Still, my thought with next-gen gameplay was that it was the best chance to make a case for “big” changes that could be sold to the community, and a big change would have been to say “green releases no longer mean you make the shot almost every time.” On the bright side, at least 2K is keeping the promise to give users the option to keep all this stuff off for a clean screen for next gen. Nevertheless, I just wish the same move would be made to turn green releases off as a mechanic for certain online and offline modes.
In a general sense, defense is too easy when it comes to defending on-the-ball jumpers yet it’s underpowered in many other regards. This includes pick-and-roll defense, transition defense, off-ball defense and AI. This also ties into the ease with which you can push the paint and dunk on fools right now — in part due to a lack of offensive fouls — and also ties into how ball tangibility is lacking. This creates an environment where turnovers are too low, and the loose balls/deflections that do occur end up hurting you more than helping you far too often.
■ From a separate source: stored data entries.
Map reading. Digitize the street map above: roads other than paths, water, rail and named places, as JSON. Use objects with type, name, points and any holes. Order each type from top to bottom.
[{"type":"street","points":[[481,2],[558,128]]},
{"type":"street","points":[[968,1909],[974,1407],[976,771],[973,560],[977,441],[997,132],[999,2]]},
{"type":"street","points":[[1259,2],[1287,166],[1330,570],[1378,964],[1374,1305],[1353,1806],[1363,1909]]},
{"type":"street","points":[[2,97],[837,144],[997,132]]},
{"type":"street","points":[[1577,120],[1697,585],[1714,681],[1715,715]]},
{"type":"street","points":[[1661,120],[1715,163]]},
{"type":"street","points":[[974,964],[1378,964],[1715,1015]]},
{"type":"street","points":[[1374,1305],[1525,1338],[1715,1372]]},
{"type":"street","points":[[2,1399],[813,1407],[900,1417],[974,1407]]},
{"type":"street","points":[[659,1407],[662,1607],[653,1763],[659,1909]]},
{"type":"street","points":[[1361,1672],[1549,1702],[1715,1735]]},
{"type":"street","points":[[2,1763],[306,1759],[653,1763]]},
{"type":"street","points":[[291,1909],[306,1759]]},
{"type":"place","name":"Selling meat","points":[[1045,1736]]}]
We heard absolutely nothing about defense in this blog, and so I hope that’s rectified at some point with a future blog.
Still Want To Hear More About Passing
Passing did get mentions with the changes to lead passing, bounce passing (including bounce pass alley-oops), and pass refinement so you don’t catch the ball out of bounds, but I still want to know more. Can we ping the ball around the perimeter with more zip now? Can we still throw stupid outlet passes all the way down the court with just about every player? Will there be more pass deflections?
Passing has gone through phases in 2K where it’s a strength and then other phases where it’s a weakness. Right now, I think we’re in a “weakness” phase and so I would have liked to hear even more about how passing is changing because both the defense and offense could use some assistance in this area.
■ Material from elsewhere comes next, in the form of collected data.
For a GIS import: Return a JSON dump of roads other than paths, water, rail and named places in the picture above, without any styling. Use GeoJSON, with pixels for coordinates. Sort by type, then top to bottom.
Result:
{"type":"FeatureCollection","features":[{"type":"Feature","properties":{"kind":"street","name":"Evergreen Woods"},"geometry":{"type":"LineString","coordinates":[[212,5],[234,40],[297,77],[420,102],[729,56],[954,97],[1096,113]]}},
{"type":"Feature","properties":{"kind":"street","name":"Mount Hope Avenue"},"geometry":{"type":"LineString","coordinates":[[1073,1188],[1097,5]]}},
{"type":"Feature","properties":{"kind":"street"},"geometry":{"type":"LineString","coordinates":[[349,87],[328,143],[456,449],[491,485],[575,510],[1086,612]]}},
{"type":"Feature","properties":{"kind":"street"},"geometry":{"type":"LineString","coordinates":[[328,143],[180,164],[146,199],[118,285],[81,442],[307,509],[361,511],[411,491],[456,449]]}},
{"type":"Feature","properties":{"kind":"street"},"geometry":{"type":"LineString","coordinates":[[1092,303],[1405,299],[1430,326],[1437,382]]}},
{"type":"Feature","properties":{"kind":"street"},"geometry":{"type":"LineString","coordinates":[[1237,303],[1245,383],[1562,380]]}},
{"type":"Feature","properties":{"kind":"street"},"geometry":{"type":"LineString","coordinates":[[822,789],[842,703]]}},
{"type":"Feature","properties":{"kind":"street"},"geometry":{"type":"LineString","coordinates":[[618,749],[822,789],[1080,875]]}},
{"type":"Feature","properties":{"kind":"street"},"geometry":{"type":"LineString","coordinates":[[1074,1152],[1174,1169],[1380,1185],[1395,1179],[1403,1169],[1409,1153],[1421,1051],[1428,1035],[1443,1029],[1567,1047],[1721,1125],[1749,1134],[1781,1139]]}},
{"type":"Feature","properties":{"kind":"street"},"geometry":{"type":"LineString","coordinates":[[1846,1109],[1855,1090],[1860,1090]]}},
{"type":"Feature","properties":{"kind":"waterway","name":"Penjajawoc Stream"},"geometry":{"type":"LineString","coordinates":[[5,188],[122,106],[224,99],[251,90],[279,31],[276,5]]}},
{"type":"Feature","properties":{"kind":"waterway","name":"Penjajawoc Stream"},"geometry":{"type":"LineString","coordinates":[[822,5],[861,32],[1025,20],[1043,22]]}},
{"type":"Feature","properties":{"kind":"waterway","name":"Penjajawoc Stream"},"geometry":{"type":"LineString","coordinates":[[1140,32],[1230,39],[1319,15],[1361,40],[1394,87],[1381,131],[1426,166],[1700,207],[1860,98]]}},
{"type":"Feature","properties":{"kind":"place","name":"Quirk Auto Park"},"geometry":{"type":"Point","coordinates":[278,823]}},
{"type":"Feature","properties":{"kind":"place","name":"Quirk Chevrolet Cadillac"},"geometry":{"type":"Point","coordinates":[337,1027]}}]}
One of the most annoying legacy issues in NBA 2K has been the offensive rebounding problem. Offensive rebounding is not a priority these days in the NBA — but it’s still important and should mean something. However, in 2K it can just consume some games and drive you up the wall. Part of the problem is the way players attack rebounds, part of the problem is how often rebounds hit the floor, and another part just ties into boxing out being sort of wonky at times. These problems coalesce more in games against the CPU, but they’re for sure a problem in head-to-head games as well (Clint Capela was a god in 2K for many years).
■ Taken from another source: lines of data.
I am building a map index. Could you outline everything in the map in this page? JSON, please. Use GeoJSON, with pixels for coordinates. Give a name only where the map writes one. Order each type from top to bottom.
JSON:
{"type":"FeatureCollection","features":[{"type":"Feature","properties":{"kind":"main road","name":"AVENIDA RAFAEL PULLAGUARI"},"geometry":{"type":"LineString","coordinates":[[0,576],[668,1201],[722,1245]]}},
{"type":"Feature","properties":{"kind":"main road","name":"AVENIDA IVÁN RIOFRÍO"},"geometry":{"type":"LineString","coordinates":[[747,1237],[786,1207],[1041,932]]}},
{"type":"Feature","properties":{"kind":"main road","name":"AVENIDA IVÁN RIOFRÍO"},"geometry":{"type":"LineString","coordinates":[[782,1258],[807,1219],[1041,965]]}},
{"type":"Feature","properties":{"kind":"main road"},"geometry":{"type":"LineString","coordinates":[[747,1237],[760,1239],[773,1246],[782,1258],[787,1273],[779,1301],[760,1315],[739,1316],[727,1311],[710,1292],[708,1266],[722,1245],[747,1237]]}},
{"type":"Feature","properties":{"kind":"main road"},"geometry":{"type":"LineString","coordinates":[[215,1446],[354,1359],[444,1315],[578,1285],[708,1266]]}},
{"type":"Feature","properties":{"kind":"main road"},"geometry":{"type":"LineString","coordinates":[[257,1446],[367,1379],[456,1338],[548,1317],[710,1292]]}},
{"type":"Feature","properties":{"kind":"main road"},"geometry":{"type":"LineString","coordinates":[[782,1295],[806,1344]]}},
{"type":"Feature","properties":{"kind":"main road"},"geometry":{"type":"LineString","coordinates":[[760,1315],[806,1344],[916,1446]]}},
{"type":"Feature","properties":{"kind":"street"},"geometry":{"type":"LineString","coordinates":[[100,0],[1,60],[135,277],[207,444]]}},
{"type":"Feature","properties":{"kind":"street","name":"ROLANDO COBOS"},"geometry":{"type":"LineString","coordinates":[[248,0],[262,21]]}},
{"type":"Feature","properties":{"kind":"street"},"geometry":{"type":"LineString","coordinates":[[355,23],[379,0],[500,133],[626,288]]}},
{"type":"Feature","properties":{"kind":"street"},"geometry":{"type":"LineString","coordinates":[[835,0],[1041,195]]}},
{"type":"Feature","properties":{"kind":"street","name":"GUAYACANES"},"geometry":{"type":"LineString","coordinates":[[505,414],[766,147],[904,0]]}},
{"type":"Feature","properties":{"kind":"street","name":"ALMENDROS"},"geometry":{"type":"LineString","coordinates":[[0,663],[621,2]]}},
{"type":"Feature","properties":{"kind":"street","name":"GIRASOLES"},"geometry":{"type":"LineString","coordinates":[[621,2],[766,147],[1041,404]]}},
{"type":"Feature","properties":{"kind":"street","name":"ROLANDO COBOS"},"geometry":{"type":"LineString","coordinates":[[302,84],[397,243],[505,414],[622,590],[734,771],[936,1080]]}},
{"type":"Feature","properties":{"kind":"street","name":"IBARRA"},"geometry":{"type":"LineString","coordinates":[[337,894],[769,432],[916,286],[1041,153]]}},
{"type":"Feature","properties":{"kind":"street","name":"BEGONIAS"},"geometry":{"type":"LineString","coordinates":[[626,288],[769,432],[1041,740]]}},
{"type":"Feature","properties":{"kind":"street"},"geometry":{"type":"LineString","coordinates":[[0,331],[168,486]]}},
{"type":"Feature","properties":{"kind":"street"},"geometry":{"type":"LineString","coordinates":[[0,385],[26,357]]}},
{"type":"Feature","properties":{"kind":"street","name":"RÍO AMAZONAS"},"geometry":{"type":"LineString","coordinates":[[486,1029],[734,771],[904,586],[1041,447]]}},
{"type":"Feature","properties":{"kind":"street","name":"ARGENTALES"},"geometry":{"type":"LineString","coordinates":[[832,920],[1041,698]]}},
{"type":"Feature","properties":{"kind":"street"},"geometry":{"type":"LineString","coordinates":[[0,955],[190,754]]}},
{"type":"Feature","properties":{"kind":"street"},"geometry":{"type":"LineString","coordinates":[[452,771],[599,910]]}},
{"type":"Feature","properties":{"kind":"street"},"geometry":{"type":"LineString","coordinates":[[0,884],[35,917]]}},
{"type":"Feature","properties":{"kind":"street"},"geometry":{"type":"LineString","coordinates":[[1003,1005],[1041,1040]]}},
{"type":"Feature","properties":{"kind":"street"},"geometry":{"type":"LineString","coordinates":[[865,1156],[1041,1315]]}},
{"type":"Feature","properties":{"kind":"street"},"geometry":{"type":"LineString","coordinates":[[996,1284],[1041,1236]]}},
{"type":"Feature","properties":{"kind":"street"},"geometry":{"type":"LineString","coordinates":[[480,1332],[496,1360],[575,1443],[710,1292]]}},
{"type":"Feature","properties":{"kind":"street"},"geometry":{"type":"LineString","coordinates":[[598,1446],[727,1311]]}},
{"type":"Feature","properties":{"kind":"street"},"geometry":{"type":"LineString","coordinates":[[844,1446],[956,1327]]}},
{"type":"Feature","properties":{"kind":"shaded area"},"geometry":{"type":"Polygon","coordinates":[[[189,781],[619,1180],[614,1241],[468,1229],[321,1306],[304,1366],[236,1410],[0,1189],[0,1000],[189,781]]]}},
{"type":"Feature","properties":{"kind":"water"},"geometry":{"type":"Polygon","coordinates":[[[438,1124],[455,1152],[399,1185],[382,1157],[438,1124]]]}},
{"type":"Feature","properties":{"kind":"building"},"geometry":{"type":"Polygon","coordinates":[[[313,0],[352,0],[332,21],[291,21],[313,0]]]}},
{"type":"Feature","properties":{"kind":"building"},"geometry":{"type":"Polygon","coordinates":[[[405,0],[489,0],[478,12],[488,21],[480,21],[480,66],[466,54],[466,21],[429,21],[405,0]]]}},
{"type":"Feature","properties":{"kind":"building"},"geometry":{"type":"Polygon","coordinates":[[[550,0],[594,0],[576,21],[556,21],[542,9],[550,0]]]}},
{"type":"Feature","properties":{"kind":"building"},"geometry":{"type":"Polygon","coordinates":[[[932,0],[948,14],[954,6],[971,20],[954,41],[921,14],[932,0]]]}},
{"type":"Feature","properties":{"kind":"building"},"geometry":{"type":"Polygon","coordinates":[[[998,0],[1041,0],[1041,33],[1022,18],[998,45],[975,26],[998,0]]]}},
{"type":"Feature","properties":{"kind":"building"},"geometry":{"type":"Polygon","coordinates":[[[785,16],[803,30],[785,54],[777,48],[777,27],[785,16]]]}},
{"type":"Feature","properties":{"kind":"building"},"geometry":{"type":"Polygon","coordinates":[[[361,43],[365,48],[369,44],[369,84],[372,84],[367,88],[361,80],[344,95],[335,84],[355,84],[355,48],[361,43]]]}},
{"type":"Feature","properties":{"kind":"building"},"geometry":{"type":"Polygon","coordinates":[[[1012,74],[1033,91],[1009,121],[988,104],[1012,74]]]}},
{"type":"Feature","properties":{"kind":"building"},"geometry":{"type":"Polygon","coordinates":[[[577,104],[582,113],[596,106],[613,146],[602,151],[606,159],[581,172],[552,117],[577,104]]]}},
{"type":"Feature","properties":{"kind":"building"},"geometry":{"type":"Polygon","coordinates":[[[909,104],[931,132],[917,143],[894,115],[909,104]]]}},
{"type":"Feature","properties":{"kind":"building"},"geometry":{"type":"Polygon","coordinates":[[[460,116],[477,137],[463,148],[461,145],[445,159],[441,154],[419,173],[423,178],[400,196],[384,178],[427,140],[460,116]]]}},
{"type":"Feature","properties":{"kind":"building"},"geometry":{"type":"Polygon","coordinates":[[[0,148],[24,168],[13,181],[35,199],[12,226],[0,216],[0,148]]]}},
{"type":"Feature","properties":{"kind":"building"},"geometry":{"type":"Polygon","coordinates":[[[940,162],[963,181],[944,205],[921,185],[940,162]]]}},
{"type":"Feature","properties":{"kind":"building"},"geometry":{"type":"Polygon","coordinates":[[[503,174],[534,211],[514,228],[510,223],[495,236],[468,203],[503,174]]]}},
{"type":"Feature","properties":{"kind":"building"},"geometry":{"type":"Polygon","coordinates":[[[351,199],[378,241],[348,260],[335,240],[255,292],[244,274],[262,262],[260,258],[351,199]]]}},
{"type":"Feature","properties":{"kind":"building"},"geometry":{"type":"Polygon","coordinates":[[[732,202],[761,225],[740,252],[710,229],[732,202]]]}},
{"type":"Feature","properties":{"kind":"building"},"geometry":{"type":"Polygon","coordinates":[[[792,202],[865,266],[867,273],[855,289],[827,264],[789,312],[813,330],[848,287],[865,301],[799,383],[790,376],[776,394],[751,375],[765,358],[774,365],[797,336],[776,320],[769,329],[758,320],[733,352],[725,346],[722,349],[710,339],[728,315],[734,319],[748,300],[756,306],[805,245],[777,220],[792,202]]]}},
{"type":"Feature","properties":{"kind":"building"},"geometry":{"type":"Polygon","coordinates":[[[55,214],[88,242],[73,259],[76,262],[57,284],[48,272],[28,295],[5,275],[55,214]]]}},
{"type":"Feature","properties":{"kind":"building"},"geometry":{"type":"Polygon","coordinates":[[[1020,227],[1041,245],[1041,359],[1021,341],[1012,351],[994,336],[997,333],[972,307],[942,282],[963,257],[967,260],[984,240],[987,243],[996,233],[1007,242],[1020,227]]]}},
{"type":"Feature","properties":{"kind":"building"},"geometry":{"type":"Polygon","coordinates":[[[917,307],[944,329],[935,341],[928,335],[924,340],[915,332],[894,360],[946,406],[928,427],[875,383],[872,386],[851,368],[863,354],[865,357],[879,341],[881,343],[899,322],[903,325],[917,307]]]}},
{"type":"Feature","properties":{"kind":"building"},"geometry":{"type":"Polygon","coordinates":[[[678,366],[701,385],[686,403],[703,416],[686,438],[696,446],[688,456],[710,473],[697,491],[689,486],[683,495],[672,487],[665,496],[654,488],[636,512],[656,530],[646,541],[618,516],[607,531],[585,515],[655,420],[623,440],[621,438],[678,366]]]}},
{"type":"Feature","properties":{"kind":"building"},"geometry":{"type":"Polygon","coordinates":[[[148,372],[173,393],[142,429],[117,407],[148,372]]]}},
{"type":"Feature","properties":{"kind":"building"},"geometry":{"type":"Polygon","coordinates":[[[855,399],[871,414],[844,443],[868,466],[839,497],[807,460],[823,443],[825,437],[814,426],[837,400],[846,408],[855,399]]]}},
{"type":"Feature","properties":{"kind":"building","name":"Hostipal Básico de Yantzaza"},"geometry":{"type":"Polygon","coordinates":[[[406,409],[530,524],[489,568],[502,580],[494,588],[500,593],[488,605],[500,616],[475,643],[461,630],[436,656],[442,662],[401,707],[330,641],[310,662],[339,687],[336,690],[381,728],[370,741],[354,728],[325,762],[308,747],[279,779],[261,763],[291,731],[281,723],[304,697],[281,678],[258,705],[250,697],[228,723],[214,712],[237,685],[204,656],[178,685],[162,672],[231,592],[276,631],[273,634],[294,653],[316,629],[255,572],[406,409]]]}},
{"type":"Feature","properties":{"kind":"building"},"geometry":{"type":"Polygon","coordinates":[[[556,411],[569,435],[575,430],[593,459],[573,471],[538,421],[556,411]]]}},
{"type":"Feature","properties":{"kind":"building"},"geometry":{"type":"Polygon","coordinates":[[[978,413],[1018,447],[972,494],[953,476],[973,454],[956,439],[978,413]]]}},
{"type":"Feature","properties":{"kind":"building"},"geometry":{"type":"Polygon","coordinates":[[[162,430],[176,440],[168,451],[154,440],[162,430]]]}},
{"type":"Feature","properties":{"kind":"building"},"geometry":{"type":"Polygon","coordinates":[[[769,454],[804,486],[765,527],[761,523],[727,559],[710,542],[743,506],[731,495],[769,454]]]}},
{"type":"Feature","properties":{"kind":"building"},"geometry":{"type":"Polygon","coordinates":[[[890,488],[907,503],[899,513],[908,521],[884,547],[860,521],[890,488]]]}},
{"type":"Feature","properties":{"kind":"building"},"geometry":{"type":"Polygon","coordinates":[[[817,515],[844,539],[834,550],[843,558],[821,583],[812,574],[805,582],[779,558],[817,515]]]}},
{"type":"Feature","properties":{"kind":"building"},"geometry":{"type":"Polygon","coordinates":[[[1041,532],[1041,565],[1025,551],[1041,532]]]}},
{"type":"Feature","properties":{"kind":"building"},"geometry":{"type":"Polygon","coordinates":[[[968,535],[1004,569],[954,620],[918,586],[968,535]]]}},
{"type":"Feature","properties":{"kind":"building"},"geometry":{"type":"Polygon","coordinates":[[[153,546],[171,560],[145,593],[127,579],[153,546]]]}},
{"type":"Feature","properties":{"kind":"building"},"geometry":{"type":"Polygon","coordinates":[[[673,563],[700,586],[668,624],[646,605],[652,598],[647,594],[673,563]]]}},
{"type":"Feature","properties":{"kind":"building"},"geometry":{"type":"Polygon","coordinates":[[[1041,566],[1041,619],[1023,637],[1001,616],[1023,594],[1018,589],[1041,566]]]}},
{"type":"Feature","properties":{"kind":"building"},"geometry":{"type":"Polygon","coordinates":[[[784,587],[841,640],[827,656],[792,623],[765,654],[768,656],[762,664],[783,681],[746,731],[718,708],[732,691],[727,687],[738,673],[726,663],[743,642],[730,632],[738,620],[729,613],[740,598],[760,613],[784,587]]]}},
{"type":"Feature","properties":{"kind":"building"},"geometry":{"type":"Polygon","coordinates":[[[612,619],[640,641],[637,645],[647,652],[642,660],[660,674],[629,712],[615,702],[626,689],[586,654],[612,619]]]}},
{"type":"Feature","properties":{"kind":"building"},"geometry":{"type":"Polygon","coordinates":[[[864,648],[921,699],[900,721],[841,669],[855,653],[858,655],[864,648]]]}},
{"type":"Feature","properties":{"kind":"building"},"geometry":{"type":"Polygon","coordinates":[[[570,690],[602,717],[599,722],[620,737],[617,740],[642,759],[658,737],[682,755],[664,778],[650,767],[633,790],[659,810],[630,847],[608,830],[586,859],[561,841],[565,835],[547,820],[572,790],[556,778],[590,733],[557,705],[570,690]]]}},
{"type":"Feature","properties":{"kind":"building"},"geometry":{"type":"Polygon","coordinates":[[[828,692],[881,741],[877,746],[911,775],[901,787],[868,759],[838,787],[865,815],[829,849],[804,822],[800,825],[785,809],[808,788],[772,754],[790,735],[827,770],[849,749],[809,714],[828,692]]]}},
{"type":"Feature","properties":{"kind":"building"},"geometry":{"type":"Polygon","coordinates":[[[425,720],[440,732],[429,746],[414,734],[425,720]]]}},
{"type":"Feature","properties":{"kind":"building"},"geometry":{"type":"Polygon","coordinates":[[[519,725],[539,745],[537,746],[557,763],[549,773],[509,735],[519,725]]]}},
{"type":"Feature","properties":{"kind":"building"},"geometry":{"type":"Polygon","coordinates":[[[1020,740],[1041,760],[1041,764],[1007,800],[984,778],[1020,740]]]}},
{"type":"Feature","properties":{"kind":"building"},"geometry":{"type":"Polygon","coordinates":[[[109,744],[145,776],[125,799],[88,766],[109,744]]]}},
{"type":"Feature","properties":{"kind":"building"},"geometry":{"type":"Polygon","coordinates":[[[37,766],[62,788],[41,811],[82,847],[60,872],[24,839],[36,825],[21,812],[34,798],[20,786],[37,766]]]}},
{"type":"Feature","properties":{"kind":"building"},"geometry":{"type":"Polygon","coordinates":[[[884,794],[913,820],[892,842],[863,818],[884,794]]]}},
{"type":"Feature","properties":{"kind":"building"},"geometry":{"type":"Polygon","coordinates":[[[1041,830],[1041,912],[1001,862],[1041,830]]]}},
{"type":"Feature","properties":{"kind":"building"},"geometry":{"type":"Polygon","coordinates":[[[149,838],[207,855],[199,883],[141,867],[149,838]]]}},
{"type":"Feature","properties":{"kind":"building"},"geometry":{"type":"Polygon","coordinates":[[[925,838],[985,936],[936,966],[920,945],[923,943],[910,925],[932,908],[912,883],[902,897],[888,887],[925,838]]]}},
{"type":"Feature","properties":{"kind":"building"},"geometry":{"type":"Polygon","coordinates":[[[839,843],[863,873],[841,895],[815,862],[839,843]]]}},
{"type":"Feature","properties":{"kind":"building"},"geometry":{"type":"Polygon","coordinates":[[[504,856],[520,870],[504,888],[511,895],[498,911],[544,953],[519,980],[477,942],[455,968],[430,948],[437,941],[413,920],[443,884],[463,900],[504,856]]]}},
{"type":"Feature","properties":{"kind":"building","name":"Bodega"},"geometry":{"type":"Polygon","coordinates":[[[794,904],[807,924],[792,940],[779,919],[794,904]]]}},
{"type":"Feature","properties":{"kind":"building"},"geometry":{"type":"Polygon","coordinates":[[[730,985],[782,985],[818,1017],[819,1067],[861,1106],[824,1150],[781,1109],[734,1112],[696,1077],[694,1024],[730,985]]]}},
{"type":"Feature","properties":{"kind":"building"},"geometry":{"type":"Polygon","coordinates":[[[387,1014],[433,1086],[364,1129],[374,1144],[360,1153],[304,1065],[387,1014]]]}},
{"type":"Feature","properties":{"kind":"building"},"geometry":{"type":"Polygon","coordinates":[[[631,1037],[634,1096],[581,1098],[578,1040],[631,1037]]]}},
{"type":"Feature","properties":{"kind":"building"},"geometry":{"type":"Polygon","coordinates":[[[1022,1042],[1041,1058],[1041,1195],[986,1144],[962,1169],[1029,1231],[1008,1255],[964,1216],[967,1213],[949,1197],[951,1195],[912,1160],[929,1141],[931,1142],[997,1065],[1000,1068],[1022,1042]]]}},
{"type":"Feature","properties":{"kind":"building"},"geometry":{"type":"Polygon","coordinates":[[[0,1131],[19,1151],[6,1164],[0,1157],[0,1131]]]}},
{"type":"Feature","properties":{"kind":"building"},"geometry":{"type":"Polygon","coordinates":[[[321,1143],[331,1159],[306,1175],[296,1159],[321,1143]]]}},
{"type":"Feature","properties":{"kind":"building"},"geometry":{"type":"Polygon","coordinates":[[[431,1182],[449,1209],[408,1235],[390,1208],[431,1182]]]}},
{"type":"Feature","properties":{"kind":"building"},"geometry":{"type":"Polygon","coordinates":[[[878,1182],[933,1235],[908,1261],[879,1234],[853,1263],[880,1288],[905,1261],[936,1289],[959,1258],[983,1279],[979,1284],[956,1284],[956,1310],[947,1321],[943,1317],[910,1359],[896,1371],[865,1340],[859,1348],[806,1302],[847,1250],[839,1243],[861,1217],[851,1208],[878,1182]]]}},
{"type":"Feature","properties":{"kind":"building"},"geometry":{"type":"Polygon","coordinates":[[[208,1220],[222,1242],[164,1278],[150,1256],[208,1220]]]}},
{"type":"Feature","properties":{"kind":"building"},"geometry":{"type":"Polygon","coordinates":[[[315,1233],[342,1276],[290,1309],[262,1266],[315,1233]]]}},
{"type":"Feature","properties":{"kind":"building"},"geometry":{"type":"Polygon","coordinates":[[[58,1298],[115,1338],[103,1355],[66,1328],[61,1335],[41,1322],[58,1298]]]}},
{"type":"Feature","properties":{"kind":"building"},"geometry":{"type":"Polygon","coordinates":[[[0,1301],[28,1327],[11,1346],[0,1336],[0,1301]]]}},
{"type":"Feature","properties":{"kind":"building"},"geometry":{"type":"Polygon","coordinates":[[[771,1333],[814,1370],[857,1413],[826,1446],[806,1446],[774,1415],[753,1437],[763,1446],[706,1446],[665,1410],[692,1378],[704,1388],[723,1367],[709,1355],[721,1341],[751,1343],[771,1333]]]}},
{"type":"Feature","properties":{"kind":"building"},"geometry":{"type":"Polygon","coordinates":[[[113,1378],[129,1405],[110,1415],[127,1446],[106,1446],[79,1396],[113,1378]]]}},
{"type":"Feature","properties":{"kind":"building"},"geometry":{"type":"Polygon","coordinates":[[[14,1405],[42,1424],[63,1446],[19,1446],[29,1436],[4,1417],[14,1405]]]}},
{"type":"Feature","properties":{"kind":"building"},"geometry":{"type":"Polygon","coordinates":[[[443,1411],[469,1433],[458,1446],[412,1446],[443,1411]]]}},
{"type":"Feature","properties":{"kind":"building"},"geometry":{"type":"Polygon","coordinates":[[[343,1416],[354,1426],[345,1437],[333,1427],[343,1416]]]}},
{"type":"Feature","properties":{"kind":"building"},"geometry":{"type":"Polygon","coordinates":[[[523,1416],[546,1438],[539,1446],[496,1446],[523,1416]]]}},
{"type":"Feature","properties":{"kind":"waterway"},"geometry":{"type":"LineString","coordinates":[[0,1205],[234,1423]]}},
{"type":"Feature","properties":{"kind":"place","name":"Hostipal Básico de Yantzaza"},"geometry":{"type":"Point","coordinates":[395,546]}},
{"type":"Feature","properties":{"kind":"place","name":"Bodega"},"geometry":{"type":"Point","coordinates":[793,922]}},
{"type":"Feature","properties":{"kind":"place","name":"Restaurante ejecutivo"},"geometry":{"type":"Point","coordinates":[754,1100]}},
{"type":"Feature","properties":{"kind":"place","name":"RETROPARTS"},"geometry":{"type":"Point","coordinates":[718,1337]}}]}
We heard nothing about rebounding, so much like defense, that concerns me.
We will apparently get a gameplay blog on the tech that went into next-gen gameplay, so I hope to hear about things like the ball being a tangible object again, what went into rebounding, foot planting/change of direction, on-ball interactions between ball handler and defender, and the contest system. However, I have no idea what a “tech” blog will really encompass at this point so that could all be wishful thinking on my part.